▶ [Stored dataset items]
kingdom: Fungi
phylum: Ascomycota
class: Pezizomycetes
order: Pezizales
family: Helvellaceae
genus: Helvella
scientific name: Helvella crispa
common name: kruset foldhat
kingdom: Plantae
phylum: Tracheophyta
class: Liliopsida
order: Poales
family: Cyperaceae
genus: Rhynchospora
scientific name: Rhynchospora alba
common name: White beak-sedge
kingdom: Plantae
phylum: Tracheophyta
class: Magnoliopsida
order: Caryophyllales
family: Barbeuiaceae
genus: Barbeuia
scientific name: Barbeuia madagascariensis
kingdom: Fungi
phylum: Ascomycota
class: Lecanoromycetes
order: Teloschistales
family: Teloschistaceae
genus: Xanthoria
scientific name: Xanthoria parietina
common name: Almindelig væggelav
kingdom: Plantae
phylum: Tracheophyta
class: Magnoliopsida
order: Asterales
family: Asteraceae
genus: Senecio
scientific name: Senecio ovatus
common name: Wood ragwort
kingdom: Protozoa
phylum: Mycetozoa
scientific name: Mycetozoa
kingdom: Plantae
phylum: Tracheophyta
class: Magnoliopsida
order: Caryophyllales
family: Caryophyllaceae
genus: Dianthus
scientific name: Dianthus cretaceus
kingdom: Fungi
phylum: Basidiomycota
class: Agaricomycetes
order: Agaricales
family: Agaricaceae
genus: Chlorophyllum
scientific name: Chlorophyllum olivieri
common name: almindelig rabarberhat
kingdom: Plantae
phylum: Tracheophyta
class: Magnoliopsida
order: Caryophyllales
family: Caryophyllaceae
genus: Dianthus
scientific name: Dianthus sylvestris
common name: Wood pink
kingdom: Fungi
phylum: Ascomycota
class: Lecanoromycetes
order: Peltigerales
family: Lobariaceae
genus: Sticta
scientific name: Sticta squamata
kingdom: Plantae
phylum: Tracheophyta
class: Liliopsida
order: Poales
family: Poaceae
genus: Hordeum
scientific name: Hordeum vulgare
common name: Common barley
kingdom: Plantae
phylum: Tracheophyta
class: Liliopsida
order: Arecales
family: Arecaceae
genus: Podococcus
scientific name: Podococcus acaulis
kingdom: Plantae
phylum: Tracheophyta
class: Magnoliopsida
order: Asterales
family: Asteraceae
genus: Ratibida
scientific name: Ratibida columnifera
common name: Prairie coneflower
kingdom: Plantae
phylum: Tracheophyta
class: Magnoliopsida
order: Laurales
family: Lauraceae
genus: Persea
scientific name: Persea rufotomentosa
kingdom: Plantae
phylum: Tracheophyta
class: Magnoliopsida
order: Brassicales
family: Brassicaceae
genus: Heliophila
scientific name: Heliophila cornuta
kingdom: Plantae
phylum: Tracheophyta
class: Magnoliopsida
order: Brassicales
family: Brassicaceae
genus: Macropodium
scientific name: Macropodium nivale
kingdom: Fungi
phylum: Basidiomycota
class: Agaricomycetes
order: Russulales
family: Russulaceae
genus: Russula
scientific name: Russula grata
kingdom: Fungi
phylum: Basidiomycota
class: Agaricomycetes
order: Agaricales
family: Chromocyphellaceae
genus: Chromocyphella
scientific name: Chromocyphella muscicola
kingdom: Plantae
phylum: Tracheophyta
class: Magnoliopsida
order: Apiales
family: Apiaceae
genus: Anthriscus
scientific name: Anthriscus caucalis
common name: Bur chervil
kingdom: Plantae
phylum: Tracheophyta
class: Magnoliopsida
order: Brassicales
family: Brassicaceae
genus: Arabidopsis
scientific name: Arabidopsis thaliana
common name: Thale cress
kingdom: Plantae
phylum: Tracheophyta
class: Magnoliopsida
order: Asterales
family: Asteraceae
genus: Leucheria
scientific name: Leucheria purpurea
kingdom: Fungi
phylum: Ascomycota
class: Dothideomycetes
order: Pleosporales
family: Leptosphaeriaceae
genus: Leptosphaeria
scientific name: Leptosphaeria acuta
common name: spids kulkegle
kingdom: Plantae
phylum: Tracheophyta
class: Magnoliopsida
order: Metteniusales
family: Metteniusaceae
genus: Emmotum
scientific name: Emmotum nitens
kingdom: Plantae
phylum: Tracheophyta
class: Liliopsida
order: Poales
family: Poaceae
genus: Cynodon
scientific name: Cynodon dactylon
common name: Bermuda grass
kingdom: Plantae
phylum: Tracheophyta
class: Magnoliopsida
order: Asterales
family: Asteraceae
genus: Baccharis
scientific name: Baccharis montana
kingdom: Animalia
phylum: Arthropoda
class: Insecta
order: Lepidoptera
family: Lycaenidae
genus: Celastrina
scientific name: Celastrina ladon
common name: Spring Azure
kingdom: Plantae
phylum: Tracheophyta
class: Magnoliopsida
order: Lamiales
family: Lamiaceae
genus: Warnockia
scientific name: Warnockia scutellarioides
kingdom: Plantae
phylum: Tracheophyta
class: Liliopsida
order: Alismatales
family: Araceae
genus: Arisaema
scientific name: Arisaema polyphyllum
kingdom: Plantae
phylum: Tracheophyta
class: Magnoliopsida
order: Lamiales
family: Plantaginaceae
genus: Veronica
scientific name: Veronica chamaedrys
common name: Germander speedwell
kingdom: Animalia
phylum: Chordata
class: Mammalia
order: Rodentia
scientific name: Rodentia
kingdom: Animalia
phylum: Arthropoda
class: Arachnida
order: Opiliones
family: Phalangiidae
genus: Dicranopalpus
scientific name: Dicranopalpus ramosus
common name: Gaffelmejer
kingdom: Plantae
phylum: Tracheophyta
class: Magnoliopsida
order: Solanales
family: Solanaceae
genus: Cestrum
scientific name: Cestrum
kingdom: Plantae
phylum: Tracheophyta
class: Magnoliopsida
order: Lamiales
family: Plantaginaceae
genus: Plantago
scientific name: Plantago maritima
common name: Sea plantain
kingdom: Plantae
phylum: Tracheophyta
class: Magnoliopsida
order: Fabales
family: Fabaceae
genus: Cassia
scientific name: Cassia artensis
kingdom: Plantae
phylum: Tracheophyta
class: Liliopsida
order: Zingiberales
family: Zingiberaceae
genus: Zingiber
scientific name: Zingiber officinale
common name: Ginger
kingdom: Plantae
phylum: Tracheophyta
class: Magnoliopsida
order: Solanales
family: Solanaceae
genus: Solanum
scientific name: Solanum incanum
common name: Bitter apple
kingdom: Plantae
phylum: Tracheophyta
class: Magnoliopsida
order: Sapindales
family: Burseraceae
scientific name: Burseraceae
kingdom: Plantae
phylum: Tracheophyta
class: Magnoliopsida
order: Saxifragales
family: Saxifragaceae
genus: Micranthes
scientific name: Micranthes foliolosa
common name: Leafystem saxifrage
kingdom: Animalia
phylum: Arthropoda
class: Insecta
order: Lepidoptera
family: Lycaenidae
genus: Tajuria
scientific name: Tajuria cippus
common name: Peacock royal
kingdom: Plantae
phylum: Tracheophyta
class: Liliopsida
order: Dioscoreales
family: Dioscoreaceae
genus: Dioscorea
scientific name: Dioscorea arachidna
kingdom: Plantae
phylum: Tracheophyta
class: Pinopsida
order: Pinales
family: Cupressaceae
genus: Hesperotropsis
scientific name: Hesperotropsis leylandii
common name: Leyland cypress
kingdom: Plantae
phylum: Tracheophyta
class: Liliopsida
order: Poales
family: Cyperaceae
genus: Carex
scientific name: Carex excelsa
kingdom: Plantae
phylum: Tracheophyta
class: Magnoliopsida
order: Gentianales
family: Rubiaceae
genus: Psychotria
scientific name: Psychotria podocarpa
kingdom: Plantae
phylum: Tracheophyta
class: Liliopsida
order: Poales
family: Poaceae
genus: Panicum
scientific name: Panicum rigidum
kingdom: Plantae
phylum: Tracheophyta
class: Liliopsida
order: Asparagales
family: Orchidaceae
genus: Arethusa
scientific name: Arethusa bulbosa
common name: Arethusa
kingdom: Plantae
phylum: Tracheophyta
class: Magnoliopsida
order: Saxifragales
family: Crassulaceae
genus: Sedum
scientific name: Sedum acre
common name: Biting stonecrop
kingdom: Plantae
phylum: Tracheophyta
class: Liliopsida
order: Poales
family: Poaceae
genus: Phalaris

▶ [Work instructions]
Retype the entries above, starting at the line that contains "scientific name: Sticta squamata" and ending at the line that contains "scientific name: Ratibida columnifera", keeping every line unchanged.

▶ [Task output]
scientific name: Sticta squamata
kingdom: Plantae
phylum: Tracheophyta
class: Liliopsida
order: Poales
family: Poaceae
genus: Hordeum
scientific name: Hordeum vulgare
common name: Common barley
kingdom: Plantae
phylum: Tracheophyta
class: Liliopsida
order: Arecales
family: Arecaceae
genus: Podococcus
scientific name: Podococcus acaulis
kingdom: Plantae
phylum: Tracheophyta
class: Magnoliopsida
order: Asterales
family: Asteraceae
genus: Ratibida
scientific name: Ratibida columnifera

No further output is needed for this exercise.